I picked this axe up at a yardsale a few weeks ago for a couple bucks. Handle was rotten, but what I noticed when I picked it up was that it was already sharp - usually yard sale axes look like they've been used to chop rocks. So I went to the hardware store and picked up a new handle. So far, out of hanging three handles, only one has turned out the way it was supposed to. This is not that one. Here it is:
New Handle:
Do you like my shoes?
Enter the famous $5.00 yard sale DeWalt:
I drilled out the handle. I didn't want to smack up the head, so I figured I'd get rid of as much wood as possible without drilling the head as well.
A little foot action to pry it loose......
...and VIOLA! Here she sits on the new handle:
So it fit on the handle about as well as O.J.'s glove. Suck.
Well, uh, I've never been one to listen to good advice.
I drove the wedge and here is the result:
Next time? Take time. Learn from my mistakes. If you are someone outside of my ginormous group of followers (read: step mom and wifey) and you know about axes, feel free to chime in. I'm not pretending I know anything about axes, the point is that I'm learning about something I'm interested in.
The end result:
Purty. I chopped kindling with it this morning. She's a keeper. It'll probably be my truck axe. Pax Domine sit semper vobiscum.Mike Oscar Hotel
Nice post. I've restored a few older axes over the past two years (most recently a 2 lb. vintage Gränsfors Bruks head). I've read just about everything I could get my hands on regarding the fitting of axe heads and talked to some experienced guys so that I could get it just right. Here are the main things I've learned:
ReplyDelete1) Carve or rasp the handle little by little and try to fit it in the head. Don't force it on too much. Knock the head off again and look at the handle to see where the head was scraping. Carve/rasp down these points. Do this repeatedly until the handle protrudes 1/4" to 1/3" from the top of the eye. Important: The entire eye should be filled with wood. VERY IMPORTANT: The fit of the handle inside the eye should be extremely tight, even without the wedge.
2) Make sure the edge of the axe is aligned with the handle during the fitting process. There's a lot of info on the Internet about proper alignment.
3) If you're using wooden wedges, don't be afraid to make it thick, BUT... tap it in very slowly using many light taps AND... tap the wedge in in-line with eye so that you don't break the wedge by knocking it over to the side (hard to explain). Also, I like to bevel the top surface of the wedge to prevent it from splitting.
4) Once the wedge is in as far as it will go, saw off the handle and wedge at the top of the eye, leaving 1/8" to 1/4" protruding from the top and knock in one or two metal wedges.
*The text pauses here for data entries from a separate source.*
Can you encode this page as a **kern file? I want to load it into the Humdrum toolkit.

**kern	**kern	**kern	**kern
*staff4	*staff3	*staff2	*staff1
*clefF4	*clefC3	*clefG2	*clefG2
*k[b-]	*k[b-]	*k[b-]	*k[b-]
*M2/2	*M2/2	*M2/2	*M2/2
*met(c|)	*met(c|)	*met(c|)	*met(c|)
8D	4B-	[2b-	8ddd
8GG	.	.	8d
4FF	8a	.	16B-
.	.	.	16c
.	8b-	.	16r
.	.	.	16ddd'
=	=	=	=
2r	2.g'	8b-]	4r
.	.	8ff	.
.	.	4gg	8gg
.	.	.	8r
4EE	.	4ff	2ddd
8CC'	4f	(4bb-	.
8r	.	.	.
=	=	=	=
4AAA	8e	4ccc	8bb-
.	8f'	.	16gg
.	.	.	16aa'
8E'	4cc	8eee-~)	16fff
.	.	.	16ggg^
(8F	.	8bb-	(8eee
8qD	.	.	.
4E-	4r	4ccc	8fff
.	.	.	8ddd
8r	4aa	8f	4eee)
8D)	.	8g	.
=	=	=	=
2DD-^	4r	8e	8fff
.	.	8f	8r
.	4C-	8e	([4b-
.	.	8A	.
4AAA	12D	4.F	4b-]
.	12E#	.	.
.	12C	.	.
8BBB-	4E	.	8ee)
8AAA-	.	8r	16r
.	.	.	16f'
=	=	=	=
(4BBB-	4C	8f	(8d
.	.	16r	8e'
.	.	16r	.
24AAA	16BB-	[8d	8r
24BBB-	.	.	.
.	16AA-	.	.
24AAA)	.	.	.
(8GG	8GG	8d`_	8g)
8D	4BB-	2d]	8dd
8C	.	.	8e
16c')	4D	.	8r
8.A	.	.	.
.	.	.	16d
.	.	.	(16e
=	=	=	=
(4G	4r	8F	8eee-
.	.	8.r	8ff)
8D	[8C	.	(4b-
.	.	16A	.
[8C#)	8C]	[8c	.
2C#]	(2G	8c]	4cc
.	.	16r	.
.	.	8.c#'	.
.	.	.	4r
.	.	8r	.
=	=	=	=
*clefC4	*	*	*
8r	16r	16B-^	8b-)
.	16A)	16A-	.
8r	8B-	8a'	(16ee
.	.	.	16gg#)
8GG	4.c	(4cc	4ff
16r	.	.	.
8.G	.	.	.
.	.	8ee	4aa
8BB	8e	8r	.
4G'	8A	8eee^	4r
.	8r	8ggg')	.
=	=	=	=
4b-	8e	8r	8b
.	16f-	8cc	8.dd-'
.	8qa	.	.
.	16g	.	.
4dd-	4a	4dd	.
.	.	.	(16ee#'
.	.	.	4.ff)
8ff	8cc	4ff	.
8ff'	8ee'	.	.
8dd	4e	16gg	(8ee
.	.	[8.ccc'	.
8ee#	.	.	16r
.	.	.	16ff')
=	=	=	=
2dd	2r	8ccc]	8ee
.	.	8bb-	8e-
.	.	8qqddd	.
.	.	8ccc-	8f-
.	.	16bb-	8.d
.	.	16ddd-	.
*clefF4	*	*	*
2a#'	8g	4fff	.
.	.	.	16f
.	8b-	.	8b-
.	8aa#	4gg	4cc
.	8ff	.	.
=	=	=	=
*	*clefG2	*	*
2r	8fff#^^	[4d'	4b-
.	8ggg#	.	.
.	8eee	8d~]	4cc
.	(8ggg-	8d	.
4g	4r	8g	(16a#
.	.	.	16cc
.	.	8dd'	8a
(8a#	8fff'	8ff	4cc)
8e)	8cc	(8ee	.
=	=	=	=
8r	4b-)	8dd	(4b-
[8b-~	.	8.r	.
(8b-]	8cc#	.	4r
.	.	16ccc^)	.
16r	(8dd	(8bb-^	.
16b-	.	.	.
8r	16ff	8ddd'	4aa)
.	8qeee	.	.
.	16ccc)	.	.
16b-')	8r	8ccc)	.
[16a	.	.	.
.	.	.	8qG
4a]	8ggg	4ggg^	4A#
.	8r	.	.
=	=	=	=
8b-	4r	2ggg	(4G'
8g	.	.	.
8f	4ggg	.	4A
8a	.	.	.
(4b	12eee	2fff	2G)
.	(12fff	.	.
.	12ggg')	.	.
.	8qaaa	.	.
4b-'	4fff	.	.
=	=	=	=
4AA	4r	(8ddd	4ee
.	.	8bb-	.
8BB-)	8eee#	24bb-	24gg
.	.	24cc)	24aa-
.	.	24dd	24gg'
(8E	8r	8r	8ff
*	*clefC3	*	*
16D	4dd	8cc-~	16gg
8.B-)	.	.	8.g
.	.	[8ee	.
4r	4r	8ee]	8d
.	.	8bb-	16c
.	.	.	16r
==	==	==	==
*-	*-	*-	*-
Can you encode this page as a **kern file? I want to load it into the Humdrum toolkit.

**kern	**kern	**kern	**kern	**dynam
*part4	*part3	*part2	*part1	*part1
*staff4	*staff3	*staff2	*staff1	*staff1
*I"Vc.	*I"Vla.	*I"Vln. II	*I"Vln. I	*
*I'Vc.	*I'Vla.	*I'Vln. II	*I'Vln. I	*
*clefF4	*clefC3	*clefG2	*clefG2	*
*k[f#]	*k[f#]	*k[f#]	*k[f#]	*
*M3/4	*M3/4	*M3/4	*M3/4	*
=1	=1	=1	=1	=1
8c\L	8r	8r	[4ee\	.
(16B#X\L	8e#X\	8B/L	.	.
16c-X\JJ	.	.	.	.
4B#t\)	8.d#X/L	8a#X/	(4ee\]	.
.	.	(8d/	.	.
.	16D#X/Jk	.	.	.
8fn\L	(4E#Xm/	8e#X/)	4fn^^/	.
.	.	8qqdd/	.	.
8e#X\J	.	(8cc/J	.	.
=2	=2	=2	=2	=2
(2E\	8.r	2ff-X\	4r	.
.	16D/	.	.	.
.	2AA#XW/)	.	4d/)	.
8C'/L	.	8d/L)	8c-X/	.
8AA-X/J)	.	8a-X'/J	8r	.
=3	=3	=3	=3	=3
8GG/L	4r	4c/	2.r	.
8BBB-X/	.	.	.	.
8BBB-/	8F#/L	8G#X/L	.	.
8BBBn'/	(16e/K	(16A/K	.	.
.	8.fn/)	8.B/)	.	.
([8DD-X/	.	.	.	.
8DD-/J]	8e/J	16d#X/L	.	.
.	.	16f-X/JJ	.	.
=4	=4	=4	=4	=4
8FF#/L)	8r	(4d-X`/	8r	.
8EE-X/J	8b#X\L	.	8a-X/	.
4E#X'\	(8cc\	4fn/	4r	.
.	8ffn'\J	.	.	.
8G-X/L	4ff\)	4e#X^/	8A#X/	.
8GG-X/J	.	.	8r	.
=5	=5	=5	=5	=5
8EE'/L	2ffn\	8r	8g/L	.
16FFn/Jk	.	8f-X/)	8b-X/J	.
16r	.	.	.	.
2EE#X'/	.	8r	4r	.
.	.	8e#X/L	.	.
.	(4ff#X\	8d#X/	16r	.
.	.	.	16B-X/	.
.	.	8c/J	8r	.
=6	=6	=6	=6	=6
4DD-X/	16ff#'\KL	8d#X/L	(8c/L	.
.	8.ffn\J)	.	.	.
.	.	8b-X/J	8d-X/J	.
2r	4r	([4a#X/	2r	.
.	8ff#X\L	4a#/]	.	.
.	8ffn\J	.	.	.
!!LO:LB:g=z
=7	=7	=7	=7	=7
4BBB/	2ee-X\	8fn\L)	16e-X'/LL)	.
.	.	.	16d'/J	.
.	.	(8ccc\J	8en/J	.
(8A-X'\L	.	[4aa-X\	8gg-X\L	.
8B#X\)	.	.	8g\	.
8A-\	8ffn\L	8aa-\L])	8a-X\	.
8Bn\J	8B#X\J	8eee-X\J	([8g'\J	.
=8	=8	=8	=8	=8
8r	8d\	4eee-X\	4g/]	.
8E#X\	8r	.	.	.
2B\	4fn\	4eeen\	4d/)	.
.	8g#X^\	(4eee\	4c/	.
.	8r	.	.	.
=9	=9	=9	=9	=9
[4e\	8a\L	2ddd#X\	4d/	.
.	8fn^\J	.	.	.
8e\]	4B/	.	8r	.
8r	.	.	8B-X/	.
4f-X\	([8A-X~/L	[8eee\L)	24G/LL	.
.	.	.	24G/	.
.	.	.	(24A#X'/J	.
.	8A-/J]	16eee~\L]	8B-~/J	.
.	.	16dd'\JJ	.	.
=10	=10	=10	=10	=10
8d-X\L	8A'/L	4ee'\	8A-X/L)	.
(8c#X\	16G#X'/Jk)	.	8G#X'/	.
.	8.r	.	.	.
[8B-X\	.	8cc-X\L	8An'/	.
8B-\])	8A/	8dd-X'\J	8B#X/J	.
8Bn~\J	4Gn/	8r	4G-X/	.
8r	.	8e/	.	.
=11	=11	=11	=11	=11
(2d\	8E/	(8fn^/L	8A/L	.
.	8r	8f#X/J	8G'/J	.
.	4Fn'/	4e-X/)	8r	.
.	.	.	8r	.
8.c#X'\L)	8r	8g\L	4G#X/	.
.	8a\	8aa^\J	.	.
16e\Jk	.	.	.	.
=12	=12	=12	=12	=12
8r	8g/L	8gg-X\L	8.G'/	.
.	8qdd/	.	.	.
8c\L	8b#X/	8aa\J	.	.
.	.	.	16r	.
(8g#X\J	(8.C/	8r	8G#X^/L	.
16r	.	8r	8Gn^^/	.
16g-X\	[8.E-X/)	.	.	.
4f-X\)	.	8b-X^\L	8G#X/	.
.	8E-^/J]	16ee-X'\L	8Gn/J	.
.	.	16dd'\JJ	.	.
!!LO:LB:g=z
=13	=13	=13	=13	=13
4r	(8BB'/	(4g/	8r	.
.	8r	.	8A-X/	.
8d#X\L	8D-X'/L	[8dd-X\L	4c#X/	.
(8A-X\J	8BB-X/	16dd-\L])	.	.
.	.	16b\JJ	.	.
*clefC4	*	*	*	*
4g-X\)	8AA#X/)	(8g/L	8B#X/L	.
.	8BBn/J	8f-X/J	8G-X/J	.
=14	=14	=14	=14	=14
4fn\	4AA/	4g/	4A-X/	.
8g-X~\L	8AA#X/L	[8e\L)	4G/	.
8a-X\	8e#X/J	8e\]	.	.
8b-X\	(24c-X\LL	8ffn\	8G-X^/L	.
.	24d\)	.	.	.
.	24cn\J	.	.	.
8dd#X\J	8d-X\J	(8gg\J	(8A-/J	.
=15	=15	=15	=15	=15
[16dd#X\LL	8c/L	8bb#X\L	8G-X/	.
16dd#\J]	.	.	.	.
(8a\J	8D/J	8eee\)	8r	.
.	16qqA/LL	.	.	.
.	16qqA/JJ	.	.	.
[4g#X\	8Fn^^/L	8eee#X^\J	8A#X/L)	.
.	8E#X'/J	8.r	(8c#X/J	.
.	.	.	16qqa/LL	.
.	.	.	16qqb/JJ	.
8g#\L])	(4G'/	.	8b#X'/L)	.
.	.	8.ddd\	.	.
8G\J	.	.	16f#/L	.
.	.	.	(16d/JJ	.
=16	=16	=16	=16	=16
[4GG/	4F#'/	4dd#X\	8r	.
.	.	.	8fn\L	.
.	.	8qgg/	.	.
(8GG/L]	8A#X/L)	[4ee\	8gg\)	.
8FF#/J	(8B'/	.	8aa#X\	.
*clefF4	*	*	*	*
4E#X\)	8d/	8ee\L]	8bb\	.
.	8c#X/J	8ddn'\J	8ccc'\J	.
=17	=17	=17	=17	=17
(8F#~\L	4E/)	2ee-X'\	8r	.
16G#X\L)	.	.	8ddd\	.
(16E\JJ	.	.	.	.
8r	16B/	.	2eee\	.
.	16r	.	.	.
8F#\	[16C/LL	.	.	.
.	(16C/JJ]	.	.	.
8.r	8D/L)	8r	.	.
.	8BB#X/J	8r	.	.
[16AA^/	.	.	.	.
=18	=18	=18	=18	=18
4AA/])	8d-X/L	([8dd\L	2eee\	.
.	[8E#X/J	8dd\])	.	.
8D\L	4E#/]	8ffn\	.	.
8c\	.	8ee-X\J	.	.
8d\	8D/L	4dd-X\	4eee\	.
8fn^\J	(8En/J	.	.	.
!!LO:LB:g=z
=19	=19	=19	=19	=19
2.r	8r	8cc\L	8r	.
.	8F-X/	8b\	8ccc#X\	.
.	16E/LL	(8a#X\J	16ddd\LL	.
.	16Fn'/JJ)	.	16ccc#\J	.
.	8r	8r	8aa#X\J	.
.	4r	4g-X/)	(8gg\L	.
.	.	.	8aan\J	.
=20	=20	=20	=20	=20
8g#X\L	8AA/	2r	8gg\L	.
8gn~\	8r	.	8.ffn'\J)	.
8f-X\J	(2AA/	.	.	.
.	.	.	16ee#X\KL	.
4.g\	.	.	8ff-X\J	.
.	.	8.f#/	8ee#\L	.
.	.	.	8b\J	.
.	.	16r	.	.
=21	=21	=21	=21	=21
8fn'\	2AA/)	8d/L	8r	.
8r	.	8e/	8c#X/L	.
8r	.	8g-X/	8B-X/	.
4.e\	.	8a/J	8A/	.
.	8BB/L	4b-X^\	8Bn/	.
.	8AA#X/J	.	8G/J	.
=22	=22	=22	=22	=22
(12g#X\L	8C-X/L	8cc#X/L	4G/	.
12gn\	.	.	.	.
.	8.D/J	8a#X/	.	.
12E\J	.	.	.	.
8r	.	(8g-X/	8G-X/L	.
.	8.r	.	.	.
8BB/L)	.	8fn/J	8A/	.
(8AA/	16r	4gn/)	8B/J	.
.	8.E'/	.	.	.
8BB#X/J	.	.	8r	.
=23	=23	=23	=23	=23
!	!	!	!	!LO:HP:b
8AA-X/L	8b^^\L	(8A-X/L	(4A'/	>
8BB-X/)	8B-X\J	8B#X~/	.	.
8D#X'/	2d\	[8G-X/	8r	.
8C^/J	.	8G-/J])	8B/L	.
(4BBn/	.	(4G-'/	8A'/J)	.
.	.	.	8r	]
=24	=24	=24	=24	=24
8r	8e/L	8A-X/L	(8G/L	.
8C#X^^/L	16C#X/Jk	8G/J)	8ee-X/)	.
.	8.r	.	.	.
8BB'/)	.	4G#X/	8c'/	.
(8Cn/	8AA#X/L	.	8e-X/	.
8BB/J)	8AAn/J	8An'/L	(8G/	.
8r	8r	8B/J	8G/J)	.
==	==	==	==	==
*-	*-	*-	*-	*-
These are the main points. There are more details and additional info/tricks that I could write about if you want (guest post?).
To be honest, if I were you, I'd take the head off the handle and reshape it just a bit so that some protrudes out of the eye. Then smack in a nice big wedge. I'd be afraid that the head would come flying off after a bunch of hard whacks, the way it is now.
Hope some of this helped. :)
bmatt
I forgot to mention something. When fitting the handle to the head, push the head on with your hand as far as you can, and then flip the axe over and bang on the bottom of the handle with a hammer/mallet. This will inch the head on further. Once it won't go on any further, knock off the head (either by using a punch through the top of the eye or banging on the bottom of the axe head with some implement. :) ). Then carve the scraped/marked parts of the handle a bit and repeat.
ReplyDeleteI never thought about using a rasp. Do you have any pictures of that process? I'd love to see pictures of the Gransfors! I think you might be right about remounting, just not sure how to get the head off the handle now that it is mounted. :( It seems pretty secure at the moment. Once the handle protrdes, do you trim that part off?
ReplyDeleteCheck YouTube for videos on axe rehandling. There's one on there showing a guy doing it. He just puts the handle in a vice and works the wood down with a rasp. Personally, I carve the handles to fit with a knife.
ReplyDeleteI'll send some pics of the old Gränsfors.
To get the head off the handle, try using something as a punch in the top of the eye and striking it with a hammer. It should be as close to the size and shape of the eye as possible. You can try carving a piece of hardwood, too. Another way would be to do some seriously hard (but careful)chopping on hard wood, stopping between each blow to check the head.
You want the handle to protrude out of the eye in almost every case. Then you fit the wedge, then you trim them both so they still protrude a bit (1/8" to 1/4" above the eye). This bulge at the top helps keep the head on.